It’s always exciting to come across specific notes on how beers of the past looked and tasted, especially when those notes are from someone inside the industry.

Through a footnote to a footnote in someone else’s book we recently came across Licensed Houses and Their Management, a three-volume guidebook published in multiple editions from 1923 onwards and edited by W. Bently Capper. It’s made up of a whole series of essays and articles by different authors covering everything from book-keeping to ‘handling female staff’. We’re going to post a few more bits from it in the Bits We Underlined format at some point but, for now, the stuff on beer seemed too interesting not to share in its own right.

The section is called ‘Ales and Stouts and Hints on Cellar Management’ and is credited to an anonymous ‘A Brewery Cellars Manager’. (Worth noting, maybe, that the accompanying pics are from Fuller’s.)

First, we should say that, throughout, it is made clear that beer should definitely possess ‘brilliancy’, i.e. must be completely clear. We’ve collected lots of examples of people not minding a bit of haze in their beer, or even preferring it, but there was certainly a mainstream consensus that clarity was best by the mid-20th Century.

There are three types of dispense listed: straight from the cask, via beer engine and ‘the Scottish method of drawing’ — that is air or top pressure. (The cause of so much strife in CAMRA during the late 1970s.) There is also a lovely mention of what are now known as sparklers:

With the beer engine, there is sometimes a difficulty during the winter months of producing a good head on the beer… To combat this there are several excellent fittings on the market in the shape of ‘nozzles’ or ‘sprinklers’ which are fitted to the spout of the engine. These agitate the beer as it passes into the glass and produce a head, without affecting the palate in any degree.

Right, then — time for the main event: BEER. This section begins by highlighting the importance of choosing good beers and the strength of ‘local conditions and prejudices’:

In London, for instance, one class of beer will find favour in one district, whilst in another part of the town the same beer would not be appreciated. The same thing applies through the whole of the counties…

The author then very usefully breaks it down by style:

Mild Ales… In some parts a dark, sweet ale must be served. This must be as fresh as possible and quite brilliant. In the industrial centres this beer will be in very great demand… In the residential or suburban areas, a mild ale of a lighter colour is more in favour…

Ron Pattinson has explored the difference between urban and country milds but we love the idea of Metroland Mild!

Burton… is a heavy-gravity ale, very red in colour, and with a distinct dry-hop flavour. There is a very steady demand for this beer all the year round, but in winter-time the sales in some districts equal those of mild ale… [It should be] neither too bitter nor too sweet, but [have] a round, full-bodied flavour.

Colour and flavour notes! Red ale — sounds quite trendy, doesn’t it?

Bitter… Bitter ales form the great part of the saloon and private-bar demand. These beers are the most delicate and sensitive of all brewed. The colour must be as of bright polished amber, and the pungent aroma of the hops must be well in evidence. It is very important… that the palate is quite clean as the great charm of bitter ales lies in their delicate palate flavour… There is little doubt that the Burton-brewed ales are the best of this variety, although great progress has been made in other parts of the country by brewers and competition is very keen in this beer.

········

→ Tasks to complete
**A.** Retype the beer passage word for word, from "Bitter… Bitter ales" up to and including "in this beer.".
**B.** List every type of dispense that the beer passage names.

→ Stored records
········

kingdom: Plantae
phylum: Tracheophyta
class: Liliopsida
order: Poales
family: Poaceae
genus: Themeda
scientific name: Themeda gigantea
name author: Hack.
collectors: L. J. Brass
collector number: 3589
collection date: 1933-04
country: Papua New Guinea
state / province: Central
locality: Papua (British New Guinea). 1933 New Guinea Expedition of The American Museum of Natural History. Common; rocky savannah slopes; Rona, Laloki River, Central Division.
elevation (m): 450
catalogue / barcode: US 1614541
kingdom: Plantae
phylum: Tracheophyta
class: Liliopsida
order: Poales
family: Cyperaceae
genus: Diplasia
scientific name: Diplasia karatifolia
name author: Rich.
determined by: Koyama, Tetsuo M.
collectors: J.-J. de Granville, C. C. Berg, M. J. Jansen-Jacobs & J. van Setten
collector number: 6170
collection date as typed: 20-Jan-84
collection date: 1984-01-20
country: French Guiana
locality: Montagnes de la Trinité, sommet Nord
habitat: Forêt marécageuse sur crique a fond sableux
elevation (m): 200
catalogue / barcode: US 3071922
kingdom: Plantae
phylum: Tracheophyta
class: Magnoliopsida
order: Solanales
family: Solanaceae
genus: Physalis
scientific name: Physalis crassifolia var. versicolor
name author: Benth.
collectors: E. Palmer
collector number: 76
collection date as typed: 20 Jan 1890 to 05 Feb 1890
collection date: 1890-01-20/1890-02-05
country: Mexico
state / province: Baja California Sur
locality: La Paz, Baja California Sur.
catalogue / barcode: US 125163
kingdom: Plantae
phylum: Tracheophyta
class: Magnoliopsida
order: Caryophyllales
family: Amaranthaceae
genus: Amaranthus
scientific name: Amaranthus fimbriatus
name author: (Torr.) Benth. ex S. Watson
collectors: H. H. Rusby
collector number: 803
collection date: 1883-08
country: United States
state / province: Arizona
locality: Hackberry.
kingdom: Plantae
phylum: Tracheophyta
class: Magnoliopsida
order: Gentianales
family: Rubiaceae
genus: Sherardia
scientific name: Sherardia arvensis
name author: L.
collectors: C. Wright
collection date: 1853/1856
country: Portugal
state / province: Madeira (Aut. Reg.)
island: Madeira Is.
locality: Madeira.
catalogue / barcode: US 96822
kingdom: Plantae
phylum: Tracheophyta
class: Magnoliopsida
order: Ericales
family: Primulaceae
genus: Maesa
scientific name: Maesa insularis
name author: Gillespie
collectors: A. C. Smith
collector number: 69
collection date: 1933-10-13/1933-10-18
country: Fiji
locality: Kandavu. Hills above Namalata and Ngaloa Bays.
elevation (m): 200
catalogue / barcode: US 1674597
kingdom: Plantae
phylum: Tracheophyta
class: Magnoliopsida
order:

········

→ Expected responses
**A.**
Bitter… Bitter ales form the great part of the saloon and private-bar demand. These beers are the most delicate and sensitive of all brewed. The colour must be as of bright polished amber, and the pungent aroma of the hops must be well in evidence. It is very important… that the palate is quite clean as the great charm of bitter ales lies in their delicate palate flavour… There is little doubt that the Burton-brewed ales are the best of this variety, although great progress has been made in other parts of the country by brewers and competition is very keen in this beer.

**B.**
- Straight from the cask
- Via beer engine
- The Scottish method of drawing (air or top pressure)